Interactive visual learning (IVL)
Objectives: develop tools and techniques for leveraging user-generated multimedia as training resource for interactive semantic labeling in a web-based user-interface.
The semantic gap dictates that automatic methods will never solve the labeling problem completely, thus eventually user involvement is essential. Traditional approaches for interactive visual learning put the emphasis on the human user who assesses the relevance of individual shots interactively using an advanced visualization in the interface. In this WP we break from this tradition and will instead exploit weakly labeled online data as starting point and emphasize in particular the role of diverse, yet compact, visual features and efficient machine learning schemes.
As online training data is unlikely to be suited for any domain one can think of, even, when disambiguated, we will study how online training data can be tuned to a specific application domain using active- and/or transfer learning techniques.

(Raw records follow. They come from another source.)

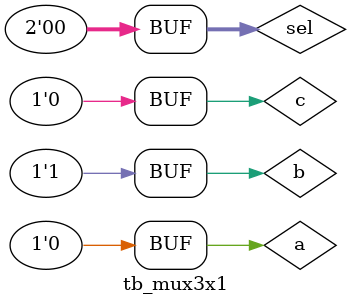
<source format=v>
`timescale 1ns / 1ps


module tb_mux3x1();
reg a,b,c;
reg [1:0] sel;
wire mux_out;

mux3x1 dut(.a(a),.b(b),.c(c),.sel(sel),.mux_out(mux_out));

initial begin
a=0;b=0;c=0;sel=2'b00;
		#10 a=1;b=0;c=0;sel=2'b01;
		#10 a=1;b=1;c=0;sel=2'b10;
		#10 a=1;b=0;c=0;sel=2'b00;
		#10 a=0;b=0;c=1;sel=2'b01;
		#10 a=1;b=0;c=0;sel=2'b10;
		#10 a=0;b=1;c=0;sel=2'b00;
end

endmodule

</source>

All phases of the research will be evaluated in the TRECVID benchmark. In addition, we will be developing together with Video Dock a demonstrator for interactive visual learning.
Delivered items 2011
- International embedding: The 2011 SESAME Multimedia Event Detection (MED) System
- Dissemination: Interview on image recognition
- User study: Video search engine user study report (Sound and Vision)
- Software: First method for video event detection (Snoek, Van de Sande, Mazloom, Jiang, Koelma, Smeulders)
- Scientific presentation: Visual search (Snoek)
- Scientific presentation: Progress in video concept and event search (Snoek)
- Scientific publication: Empowering visual categorization with the GPU (Van de Sande, Gevers, Snoek)
- Scientific publication: Adding semantics to image-region annotations with the Name-It-Game(Steggink, Snoek)